The airline boss told investors: “We know that bookings shoot up wherever restrictions are loosened and travel becomes possible again.

“Given the foreseeable major advances in vaccination rates, we expect demand to rise sharply from the summer onwards.

“Encouraging signals, such as the announcement by the EU Commission that it will once again allow vaccinated passengers from the US to travel to Europe, confirm our confidence.”

But until the recovery begins, Lufthansa – along with other European airlines – is making heavy losses.

In the first three months of the year, sales across the group, which includes Austrian Airlines, Brussels Airline and Swiss, fell by 60 per cent to €2.6bn (£2.3bn).

The comparable quarter in 2020 was only partially affected by the effects of the pandemic. 

The operating loss was €1.1bn (£960m), which represents £7,400 per minute between 1 January and 31 March 2021.

The average plane in the first quarter of 2021 was only 45 per cent full, compared with 78 per cent a year earlier.

Mr Spohr said: “The first quarter was still completely dominated by the pandemic. Thanks to consistent cost savings, we were nevertheless able to achieve better results than in the previous year.

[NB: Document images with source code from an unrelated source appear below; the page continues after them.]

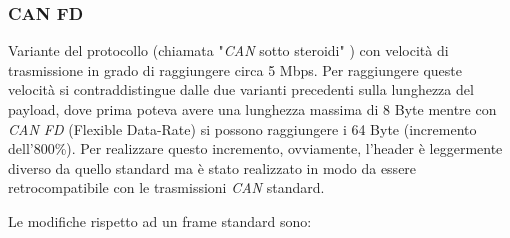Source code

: \subsubsection{CAN FD}
Variante del protocollo (chiamata "\emph{CAN} sotto steroidi" \cite{can_bus_dewesoft}) con velocità di trasmissione in grado di raggiungere circa 5 Mbps. Per raggiungere queste velocità si contraddistingue dalle due varianti precedenti sulla lunghezza del payload, dove prima poteva avere una lunghezza massima di 8 Byte mentre con \emph{CAN FD} (Flexible Data-Rate) si possono raggiungere i 64 Byte (incremento dell'800\%). Per realizzare questo incremento, ovviamente, l'header è leggermente diverso da quello standard ma è stato realizzato in modo da essere retrocompatibile con le trasmissioni \emph{CAN} standard.

Le modifiche rispetto ad un frame standard sono:
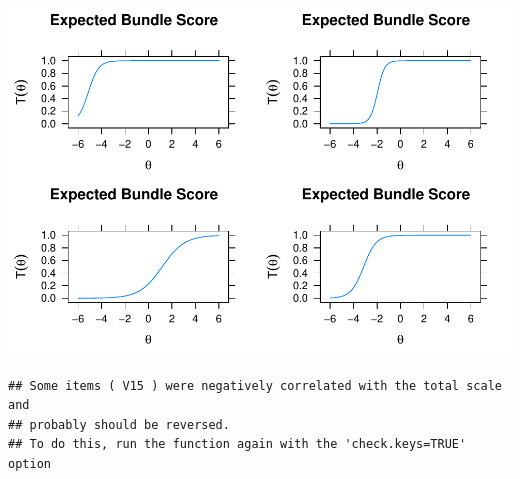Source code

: \documentclass[
  english,
  man,floatsintext]{apa6}
\begin{document}
\includegraphics{ICC_project_files/figure-latex/unnamed-chunk-3-3.pdf}

\begin{verbatim}
## Some items ( V15 ) were negatively correlated with the total scale and 
## probably should be reversed.  
## To do this, run the function again with the 'check.keys=TRUE' option
\end{verbatim}
\end{document}
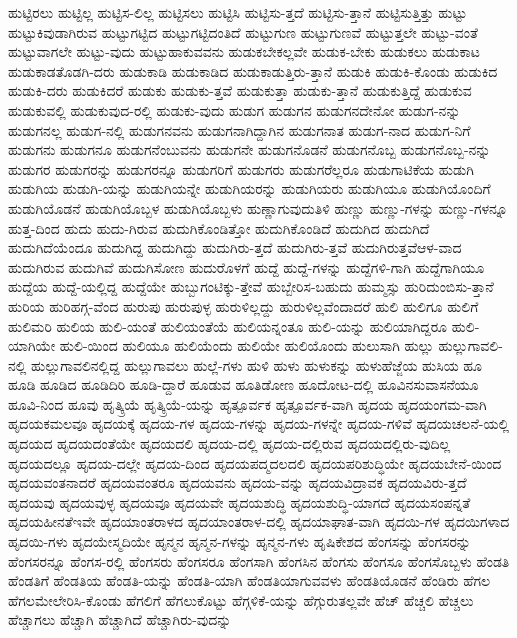 {ಹುಟ್ಟಿರಲು
ಹುಟ್ಟಿಲ್ಲ
ಹುಟ್ಟಿಸ-ಲಿಲ್ಲ
ಹುಟ್ಟಿಸಲು
ಹುಟ್ಟಿಸಿ
ಹುಟ್ಟಿಸು-ತ್ತದೆ
ಹುಟ್ಟಿಸು-ತ್ತಾನೆ
ಹುಟ್ಟಿಸುತ್ತಿತ್ತು
ಹುಟ್ಟು
ಹುಟ್ಟುಕಿವುಡಾಗಿರುವ
ಹುಟ್ಟುಗಟ್ಟಿದ
ಹುಟ್ಟುಗಟ್ಟಿದಂತಿದೆ
ಹುಟ್ಟುಗುಣ
ಹುಟ್ಟುಗುಣವೆ
ಹುಟ್ಟುತ್ತಲೇ
ಹುಟ್ಟು-ವಂತೆ
ಹುಟ್ಟುವಾಗಲೇ
ಹುಟ್ಟು-ವುದು
ಹುಟ್ಟುಹಾಕುವವನು
ಹುಡುಕಬೇಕಲ್ಲವೇ
ಹುಡುಕ-ಬೇಕು
ಹುಡುಕಲು
ಹುಡುಕಾಟ
ಹುಡುಕಾಡತೊಡಗಿ-ದರು
ಹುಡುಕಾಡಿ
ಹುಡುಕಾಡಿದ
ಹುಡುಕಾಡುತ್ತಿರು-ತ್ತಾನೆ
ಹುಡುಕಿ
ಹುಡುಕಿ-ಕೊಂಡು
ಹುಡುಕಿದ
ಹುಡುಕಿ-ದರು
ಹುಡುಕಿದರೆ
ಹುಡುಕು
ಹುಡುಕು-ತ್ತವೆ
ಹುಡುಕುತ್ತಾ
ಹುಡುಕು-ತ್ತಾನೆ
ಹುಡುಕುತ್ತಿದ್ದೆ
ಹುಡುಕುವ
ಹುಡುಕುವಲ್ಲಿ
ಹುಡುಕುವುದ-ರಲ್ಲಿ
ಹುಡುಕು-ವುದು
ಹುಡುಗ
ಹುಡುಗನ
ಹುಡುಗನದೇನೋ
ಹುಡುಗ-ನನ್ನು
ಹುಡುಗನಲ್ಲ
ಹುಡುಗ-ನಲ್ಲಿ
ಹುಡುಗನವನು
ಹುಡುಗನಾಗಿದ್ದಾಗಿನ
ಹುಡುಗನಾತ
ಹುಡುಗ-ನಾದ
ಹುಡುಗ-ನಿಗೆ
ಹುಡುಗನು
ಹುಡುಗನೂ
ಹುಡುಗನೆಂಬುವನು
ಹುಡುಗನೇ
ಹುಡುಗನೊಡನೆ
ಹುಡುಗನೊಬ್ಬ
ಹುಡುಗನೊಬ್ಬ-ನನ್ನು
ಹುಡುಗರ
ಹುಡುಗರನ್ನು
ಹುಡುಗರನ್ನೂ
ಹುಡುಗರಿಗೆ
ಹುಡುಗರು
ಹುಡುಗರೆಲ್ಲರೂ
ಹುಡುಗಾಟಿಕೆಯ
ಹುಡುಗಿ
ಹುಡುಗಿಯ
ಹುಡುಗಿ-ಯನ್ನು
ಹುಡುಗಿಯನ್ನೇ
ಹುಡುಗಿಯರನ್ನು
ಹುಡುಗಿಯರು
ಹುಡುಗಿಯೂ
ಹುಡುಗಿಯೊಂದಿಗೆ
ಹುಡುಗಿಯೊಡನೆ
ಹುಡುಗಿಯೊಬ್ಬಳ
ಹುಡುಗಿಯೊಬ್ಬಳು
ಹುಣ್ಣಾಗುವುದುತಿಳಿ
ಹುಣ್ಣು
ಹುಣ್ಣು-ಗಳನ್ನು
ಹುಣ್ಣು-ಗಳನ್ನೂ
ಹುತ್ತ-ದಿಂದ
ಹುದು
ಹುದು-ಗಿರುವ
ಹುದುಗಿಕೊಂಡಿತ್ತೋ
ಹುದುಗಿಕೊಂಡಿದೆ
ಹುದುಗಿದ
ಹುದುಗಿದೆ
ಹುದುಗಿದೆಯೆಂದೂ
ಹುದುಗಿದ್ದ
ಹುದುಗಿದ್ದು
ಹುದುಗಿರು-ತ್ತದೆ
ಹುದುಗಿರು-ತ್ತವೆ
ಹುದುಗಿರುತ್ತವೆಆಳ-ವಾದ
ಹುದುಗಿರುವ
ಹುದುಗಿವೆ
ಹುದುಗಿಸೋಣ
ಹುದುರೊಳಗೆ
ಹುದ್ದೆ
ಹುದ್ದೆ-ಗಳನ್ನು
ಹುದ್ದೆಗಳಿ-ಗಾಗಿ
ಹುದ್ದೆಗಾಗಿಯೂ
ಹುದ್ದೆಯ
ಹುದ್ದೆ-ಯಲ್ಲಿದ್ದ
ಹುದ್ದೆಯೇ
ಹುಬ್ಬುಗಂಟಿಕ್ಕು-ತ್ತೇವೆ
ಹುಬ್ಬೇರಿಸ-ಬಹುದು
ಹುಮ್ಮಸ್ಸು
ಹುರಿದುಂಬಿಸು-ತ್ತಾನೆ
ಹುರಿಯ
ಹುರಿಹಗ್ಗ-ವೆಂದ
ಹುರುಪು
ಹುರುಪುಳ್ಳ
ಹುರುಳಿಲ್ಲದ್ದು
ಹುರುಳಿಲ್ಲವೆಂದಾದರೆ
ಹುಲಿ
ಹುಲಿಗೂ
ಹುಲಿಗೆ
ಹುಲಿಮರಿ
ಹುಲಿಯ
ಹುಲಿ-ಯಂತೆ
ಹುಲಿಯಂತೆಯೆ
ಹುಲಿಯನ್ನಂತೂ
ಹುಲಿ-ಯನ್ನು
ಹುಲಿಯಾಗಿದ್ದರೂ
ಹುಲಿ-ಯಾಗಿಯೇ
ಹುಲಿ-ಯಿಂದ
ಹುಲಿಯೂ
ಹುಲಿಯೆಂದು
ಹುಲಿಯೇ
ಹುಲಿಯೊಂದು
ಹುಲುಸಾಗಿ
ಹುಲ್ಲು
ಹುಲ್ಲುಗಾವಲಿ-ನಲ್ಲಿ
ಹುಲ್ಲುಗಾವಲಿನಲ್ಲಿದ್ದ
ಹುಲ್ಲುಗಾವಲು
ಹುಲ್ಲೆ-ಗಳು
ಹುಳಿ
ಹುಳು
ಹುಳುಕನ್ನು
ಹುಳುಹೆಜ್ಜೆಯ
ಹುಸಿಯ
ಹೂ
ಹೂಡಿ
ಹೂಡಿದ
ಹೂಡಿದಿರಿ
ಹೂಡಿ-ದ್ದಾರೆ
ಹೂಡುವ
ಹೂತಿಡೋಣ
ಹೂದೋಟ-ದಲ್ಲಿ
ಹೂವಿನಸುವಾಸನೆಯೂ
ಹೂವಿ-ನಿಂದ
ಹೂವು
ಹೃತ್ಕ್ರಿಯೆ
ಹೃತ್ಕ್ರಿಯೆ-ಯನ್ನು
ಹೃತ್ಪೂರ್ವಕ
ಹೃತ್ಪೂರ್ವಕ-ವಾಗಿ
ಹೃದಯ
ಹೃದಯಂಗಮ-ವಾಗಿ
ಹೃದಯಕಮಲವೂ
ಹೃದಯಕ್ಕೆ
ಹೃದಯ-ಗಳ
ಹೃದಯ-ಗಳನ್ನು
ಹೃದಯ-ಗಳನ್ನೇ
ಹೃದಯ-ಗಳಿವೆ
ಹೃದಯಚಲನೆ-ಯಲ್ಲಿ
ಹೃದಯದ
ಹೃದಯದಂತೆಯೇ
ಹೃದಯದಲಿ
ಹೃದಯ-ದಲ್ಲಿ
ಹೃದಯ-ದಲ್ಲಿರುವ
ಹೃದಯದಲ್ಲಿರು-ವುದಿಲ್ಲ
ಹೃದಯದಲ್ಲೂ
ಹೃದಯ-ದಲ್ಲೇ
ಹೃದಯ-ದಿಂದ
ಹೃದಯಪದ್ಮದಲದಲಿ
ಹೃದಯಪರಿಶುದ್ಧಿಯೇ
ಹೃದಯಬೇನೆ-ಯಿಂದ
ಹೃದಯವಂತನಾದರೆ
ಹೃದಯವಂತರೂ
ಹೃದಯವನು
ಹೃದಯ-ವನ್ನು
ಹೃದಯವಿದ್ರಾವಕ
ಹೃದಯವಿರು-ತ್ತದೆ
ಹೃದಯವು
ಹೃದಯವುಳ್ಳ
ಹೃದಯವೂ
ಹೃದಯವೇ
ಹೃದಯಶುದ್ಧಿ
ಹೃದಯಶುದ್ಧಿ-ಯಾಗದೆ
ಹೃದಯಸಂಪನ್ನತೆ
ಹೃದಯಹೀನತೆಇವೇ
ಹೃದಯಾಂತರಾಳದ
ಹೃದಯಾಂತರಾಳ-ದಲ್ಲಿ
ಹೃದಯಾಘಾತ-ವಾಗಿ
ಹೃದಯಿ-ಗಳ
ಹೃದಯಿಗಳಾದ
ಹೃದಯಿ-ಗಳು
ಹೃದಯೇಸ್ಮದಿಯೇ
ಹೃನ್ಮನ
ಹೃನ್ಮನ-ಗಳನ್ನು
ಹೃನ್ಮನ-ಗಳು
ಹೃಷಿಕೇಶದ
ಹೆಂಗಸನ್ನು
ಹೆಂಗಸರನ್ನು
ಹೆಂಗಸರನ್ನೂ
ಹೆಂಗಸ-ರಲ್ಲಿ
ಹೆಂಗಸರು
ಹೆಂಗಸರೂ
ಹೆಂಗಸಾಗಿ
ಹೆಂಗಸಿನ
ಹೆಂಗಸು
ಹೆಂಗಸೂ
ಹೆಂಗಸೊಬ್ಬಳು
ಹೆಂಡತಿ
ಹೆಂಡತಿಗೆ
ಹೆಂಡತಿಯ
ಹೆಂಡತಿ-ಯನ್ನು
ಹೆಂಡತಿ-ಯಾಗಿ
ಹೆಂಡತಿಯಾಗುವವಳು
ಹೆಂಡತಿಯೊಡನೆ
ಹೆಂಡಿರು
ಹೆಗಲ
ಹೆಗಲಮೇಲೇರಿಸಿ-ಕೊಂಡು
ಹೆಗಲಿಗೆ
ಹೆಗಲುಕೊಟ್ಟು
ಹೆಗ್ಗಳಿಕೆ-ಯನ್ನು
ಹೆಗ್ಗುರುತಲ್ಲವೇ
ಹೆಚ್
ಹೆಚ್ಚಲಿ
ಹೆಚ್ಚಲು
ಹೆಚ್ಚಾಗಲು
ಹೆಚ್ಚಾಗಿ
ಹೆಚ್ಚಾಗಿದೆ
ಹೆಚ್ಚಾಗಿರು-ವುದನ್ನು
}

“We will not ease in our efforts to further modernise the Lufthansa Group, to make it leaner, more efficient, and to maintain our position among the world’s leading airlines.”

More than 21,000 workers have left the organisation, and further redundancies among Lufthansa ground staff are expected – “to help reduce the number of employees further in a socially acceptable way”.

The German government has given Lufthansa at least €9bn (£7.8bn) in financial support since the coronavirus pandemic began.

Earlier, the plane manufacturer Airbus reported increased profits – but the chief executive, Guillaume Faury, warned: “The first quarter shows that the crisis is not yet over for our industry, and that the market remains uncertain.”